Cost Overruns on Complex Documents

Risk: Some documents require many re-reads, multiplying costs.

Mitigation: Pre-processing to extract relevant sections. Tiered approach (simple fields use single LLM). Budget alerts on monthly API spend.

11. Competitive Advantage and Market Positioning

Implementing voting LLM systems positions Dibblee Industries as a technology leader in a traditionally conservative industry:

  • Client Confidence: Government clients value reliability above all. 99%+ accuracy with automated hallucination detection builds trust.
  • Faster Response Times: Same-day bid responses instead of multi-day turnarounds.
  • Scalability: Handle 10× contract volume without proportional staff increases.
  • Audit Trail: Complete record of all AI decisions and human reviews satisfies government compliance.
  • Knowledge Transfer: System captures expert decisions, reducing dependency on individual staff.
  • Service Offering: Potential to offer AI-validated procurement services to other distributors.

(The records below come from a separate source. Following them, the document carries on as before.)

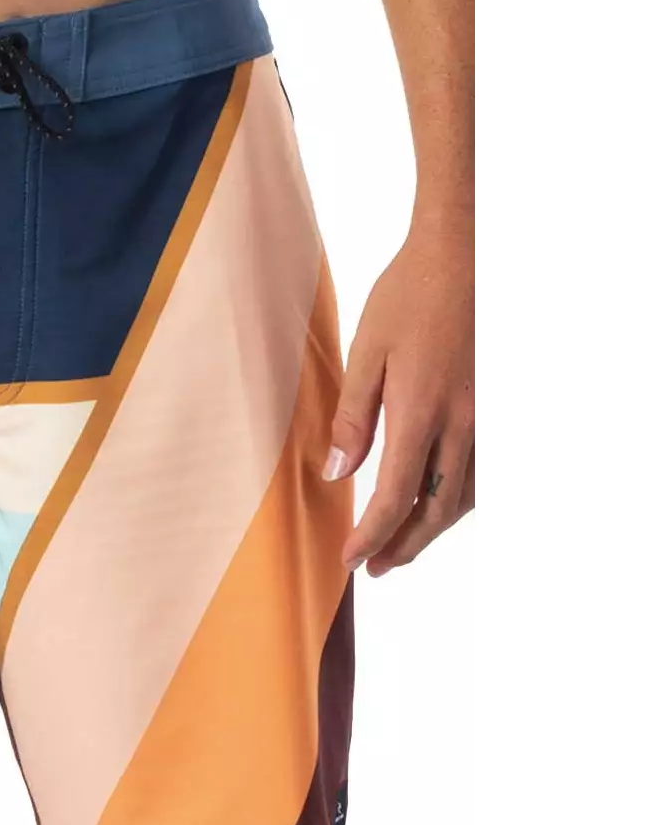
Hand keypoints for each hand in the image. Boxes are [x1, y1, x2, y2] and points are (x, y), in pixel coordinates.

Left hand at [324, 217, 477, 575]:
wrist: (456, 256)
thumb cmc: (405, 299)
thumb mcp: (365, 355)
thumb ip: (352, 419)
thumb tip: (338, 474)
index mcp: (420, 412)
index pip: (396, 496)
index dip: (373, 535)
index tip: (350, 561)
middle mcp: (458, 423)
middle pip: (434, 508)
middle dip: (404, 545)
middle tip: (374, 568)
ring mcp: (479, 417)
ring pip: (461, 496)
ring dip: (430, 530)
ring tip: (399, 549)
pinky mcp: (486, 407)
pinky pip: (476, 472)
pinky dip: (453, 502)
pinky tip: (434, 508)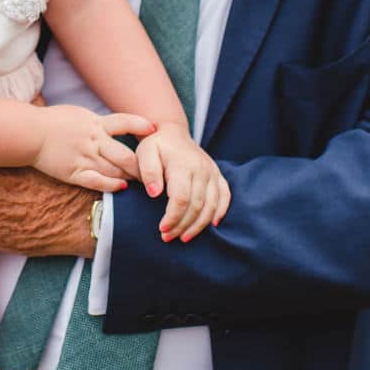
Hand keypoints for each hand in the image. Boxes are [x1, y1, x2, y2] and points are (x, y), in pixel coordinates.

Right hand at [33, 106, 152, 192]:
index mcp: (95, 123)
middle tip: (155, 170)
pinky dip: (111, 185)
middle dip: (142, 165)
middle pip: (125, 155)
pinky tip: (121, 188)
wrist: (30, 133)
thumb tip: (117, 124)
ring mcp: (83, 158)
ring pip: (114, 171)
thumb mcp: (80, 114)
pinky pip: (96, 182)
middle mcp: (93, 140)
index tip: (156, 130)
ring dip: (130, 177)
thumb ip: (98, 121)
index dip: (141, 126)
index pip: (124, 122)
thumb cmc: (54, 121)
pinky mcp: (74, 172)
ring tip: (143, 182)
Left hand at [135, 123, 230, 242]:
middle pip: (197, 205)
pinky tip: (213, 225)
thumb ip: (148, 172)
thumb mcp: (144, 153)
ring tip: (184, 237)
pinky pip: (225, 196)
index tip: (162, 230)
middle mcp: (201, 169)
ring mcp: (212, 172)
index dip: (173, 217)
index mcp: (183, 165)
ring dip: (199, 225)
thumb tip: (154, 194)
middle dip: (182, 225)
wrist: (172, 132)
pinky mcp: (217, 174)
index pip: (181, 198)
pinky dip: (221, 212)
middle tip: (168, 237)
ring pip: (212, 205)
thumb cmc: (155, 146)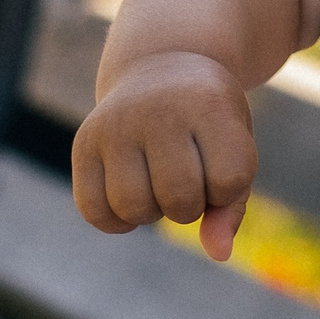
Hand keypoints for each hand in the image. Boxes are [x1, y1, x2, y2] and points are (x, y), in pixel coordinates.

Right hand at [71, 51, 255, 260]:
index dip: (229, 189)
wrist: (163, 64)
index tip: (222, 166)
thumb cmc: (209, 117)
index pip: (229, 178)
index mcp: (208, 105)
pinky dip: (118, 221)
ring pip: (134, 207)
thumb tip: (219, 254)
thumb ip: (233, 201)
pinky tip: (133, 197)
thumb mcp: (236, 143)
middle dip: (191, 206)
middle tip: (190, 181)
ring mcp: (115, 126)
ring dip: (154, 213)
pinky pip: (94, 211)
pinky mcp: (84, 144)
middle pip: (180, 198)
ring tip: (160, 186)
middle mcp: (159, 111)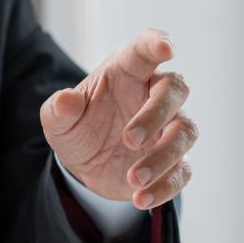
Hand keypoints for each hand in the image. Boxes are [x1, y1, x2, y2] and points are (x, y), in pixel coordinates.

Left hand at [41, 28, 196, 209]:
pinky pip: (182, 170)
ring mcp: (168, 127)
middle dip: (156, 113)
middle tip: (129, 139)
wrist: (85, 164)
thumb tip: (65, 101)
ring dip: (163, 156)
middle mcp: (154, 94)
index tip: (165, 48)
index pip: (146, 48)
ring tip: (134, 178)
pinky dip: (166, 186)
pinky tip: (142, 199)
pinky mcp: (173, 160)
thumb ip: (59, 109)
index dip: (158, 43)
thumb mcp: (58, 121)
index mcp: (129, 71)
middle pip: (175, 90)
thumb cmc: (78, 126)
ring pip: (185, 131)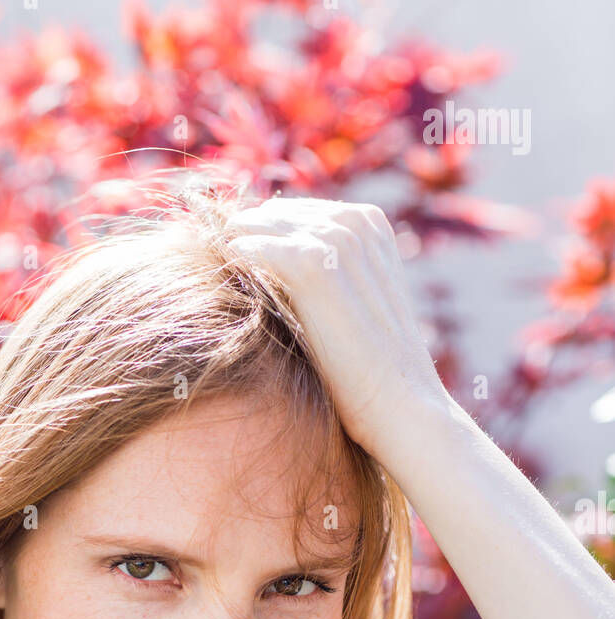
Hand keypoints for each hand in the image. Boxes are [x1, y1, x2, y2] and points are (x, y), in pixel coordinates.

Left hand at [224, 196, 453, 458]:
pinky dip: (240, 254)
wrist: (401, 405)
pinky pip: (259, 248)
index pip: (302, 212)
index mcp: (371, 226)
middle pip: (282, 214)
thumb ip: (328, 276)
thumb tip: (274, 270)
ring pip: (268, 227)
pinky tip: (226, 262)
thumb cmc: (375, 369)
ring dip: (239, 237)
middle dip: (249, 228)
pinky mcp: (314, 267)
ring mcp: (338, 242)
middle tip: (218, 243)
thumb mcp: (357, 306)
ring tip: (216, 251)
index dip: (268, 227)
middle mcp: (357, 223)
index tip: (239, 242)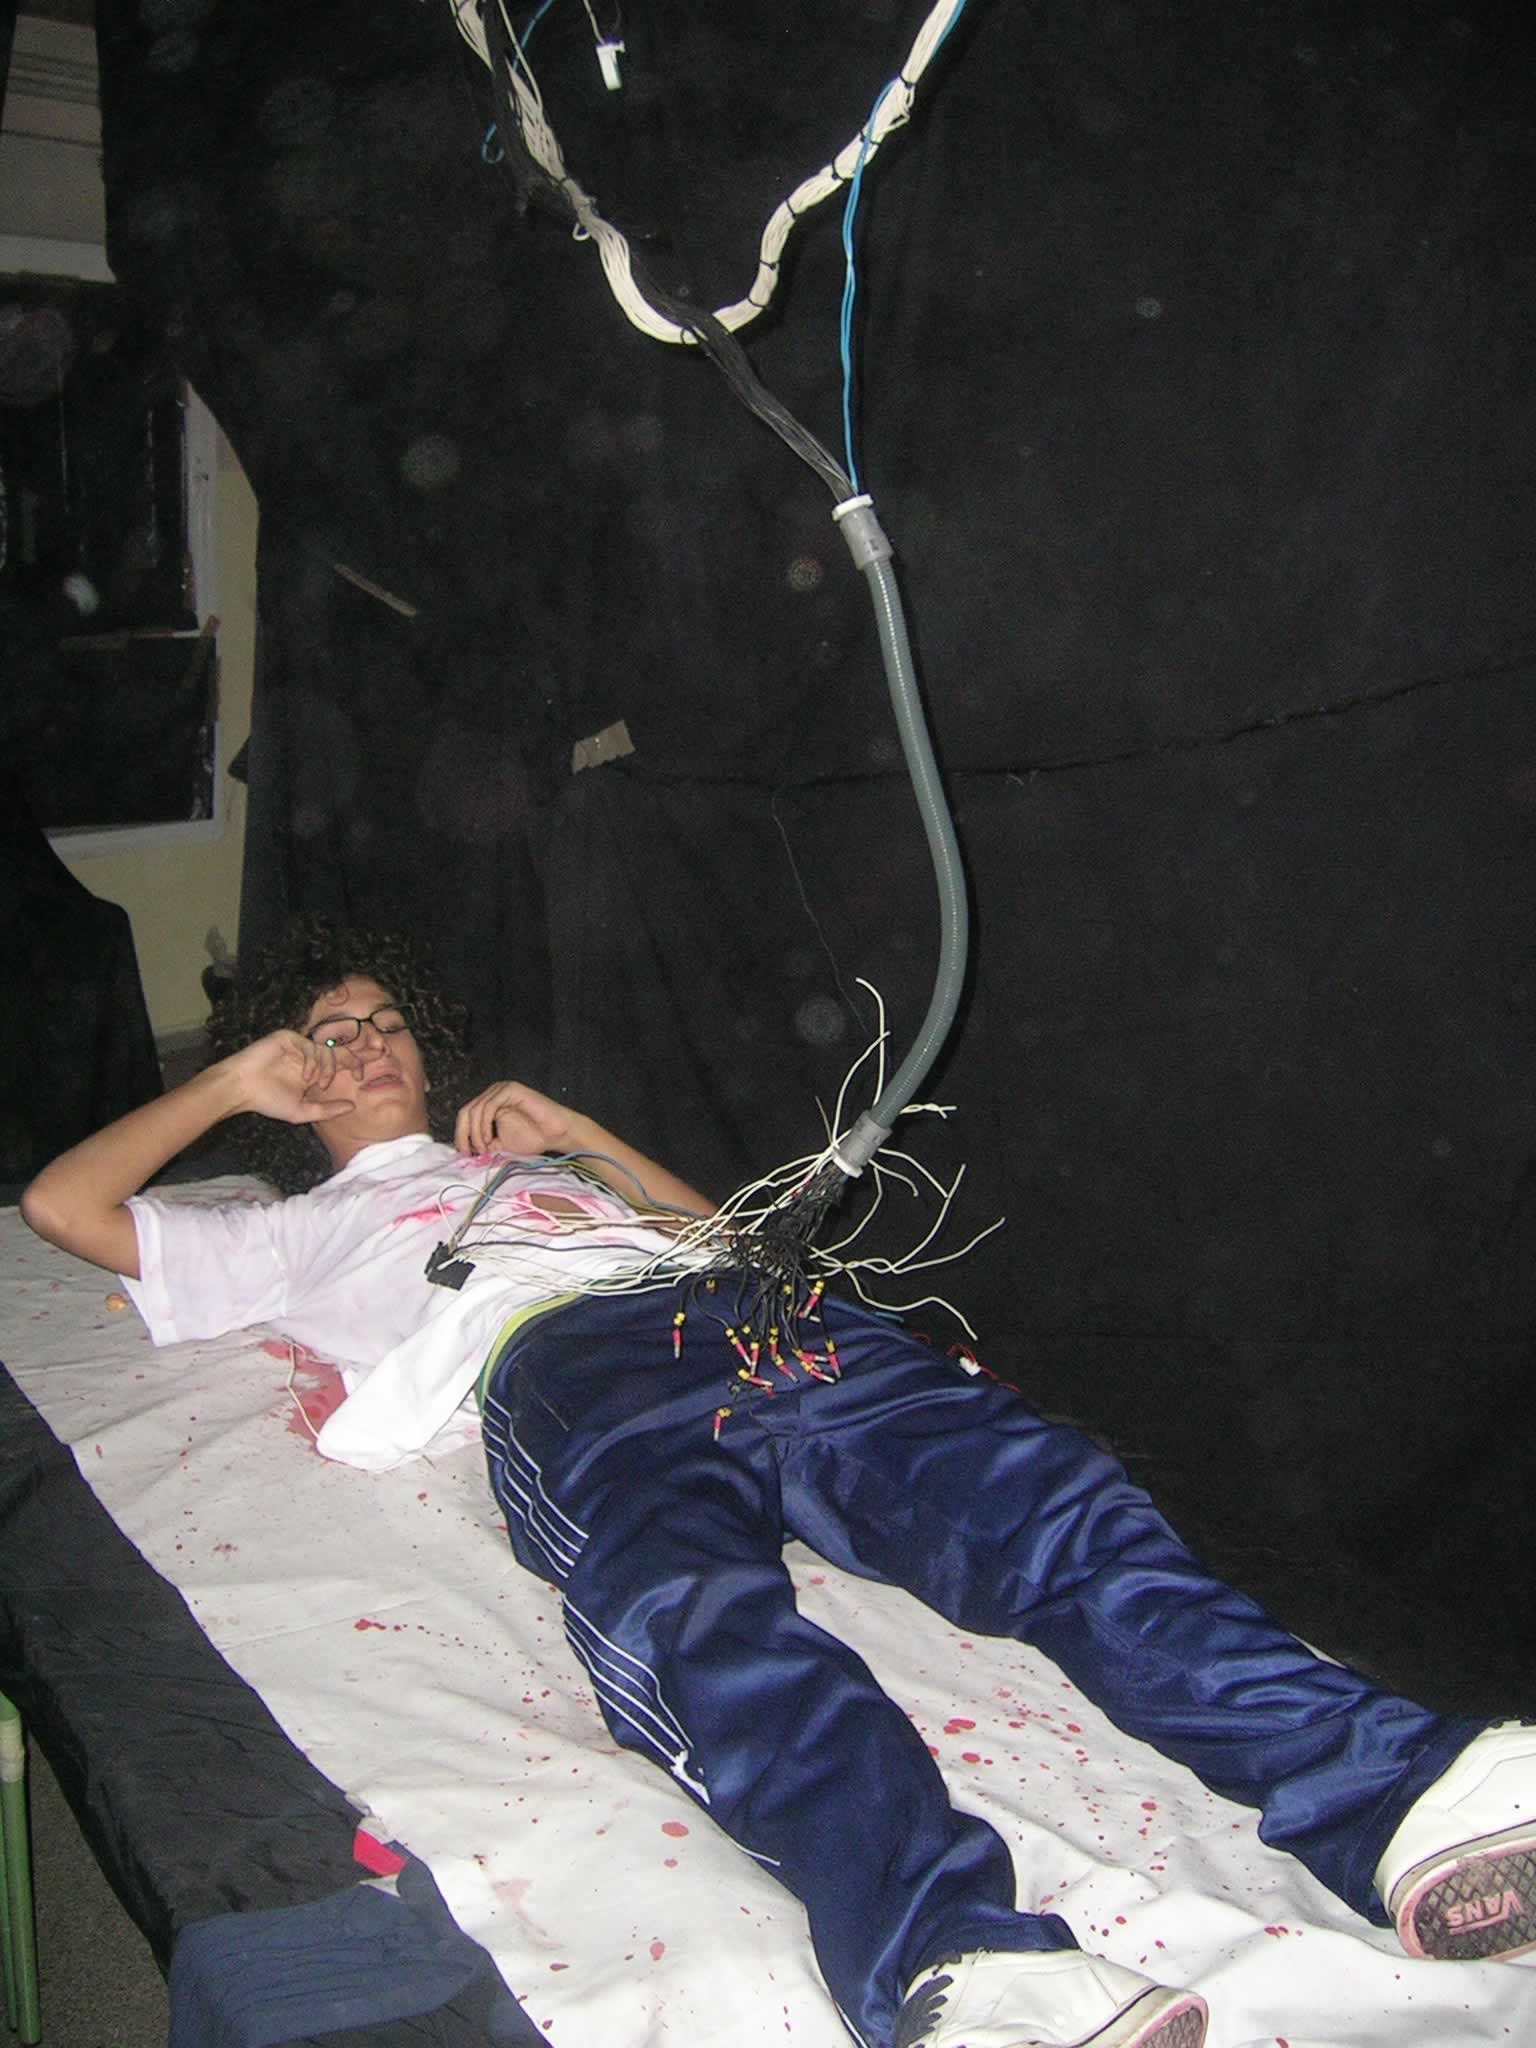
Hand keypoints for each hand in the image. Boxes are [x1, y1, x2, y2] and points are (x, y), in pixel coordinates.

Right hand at [222, 1030, 359, 1124]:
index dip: (357, 1063)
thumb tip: (352, 1107)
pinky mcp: (289, 1038)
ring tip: (315, 1083)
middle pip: (340, 1052)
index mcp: (314, 1071)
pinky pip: (310, 1046)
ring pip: (326, 1051)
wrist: (242, 1089)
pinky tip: (304, 1076)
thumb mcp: (302, 1111)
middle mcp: (309, 1057)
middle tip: (359, 1072)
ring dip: (326, 1069)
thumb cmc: (268, 1101)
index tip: (364, 1074)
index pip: (341, 1064)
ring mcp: (299, 1046)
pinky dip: (311, 1062)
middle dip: (355, 1059)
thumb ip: (327, 1110)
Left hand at [454, 1081, 582, 1157]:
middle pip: (466, 1111)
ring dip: (476, 1133)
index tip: (464, 1155)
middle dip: (464, 1135)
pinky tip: (490, 1139)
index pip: (465, 1116)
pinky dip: (485, 1125)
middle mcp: (492, 1093)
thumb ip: (482, 1145)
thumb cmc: (533, 1138)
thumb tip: (464, 1152)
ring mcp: (501, 1090)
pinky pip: (489, 1106)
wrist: (557, 1134)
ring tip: (484, 1149)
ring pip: (475, 1110)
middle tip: (471, 1153)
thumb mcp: (500, 1145)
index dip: (460, 1135)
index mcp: (488, 1103)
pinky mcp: (511, 1090)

12. Conclusion: The Path Forward

The voting LLM approach represents a paradigm shift in how we think about AI reliability. Rather than pursuing the impossible goal of a single perfect AI, we embrace the NASA lesson: consensus reveals truth, and disagreement reveals uncertainty.

For Dibblee Industries, this isn't just about automation — it's about building a fundamentally more reliable procurement process than was ever possible with purely human operations.

The Bottom Line
  • 99% accuracy on consensus items (vs. 90% with single LLM)
  • 90% hallucination detection rate (vs. 0% with single LLM)
  • 80% reduction in human review needs
  • 65% reduction in total processing costs
  • Near-elimination of costly procurement errors

Investment Required: 2–3× API costs

Return: 80% time savings + 95%+ error cost reduction

Payback Period: Immediate (first contract processed)

Next Steps

  1. Week 1: Select pilot project (recommend: DND contract extraction)
  2. Week 2: Implement 3-LLM voting proof-of-concept
  3. Week 3–4: Process 50 test cases and measure results
  4. Week 5–6: Build production voting engine and review dashboard
  5. Week 7+: Scale to additional use cases and optimize
From Space to Procurement

NASA couldn't afford a single point of failure at 250,000 miles from Earth. Dibblee Industries can't afford hallucinations in government procurement. The voting LLM approach doesn't eliminate AI errors — it detects them automatically, ensuring human expertise is applied exactly where it's needed most.

That's not just automation. That's intelligent automation.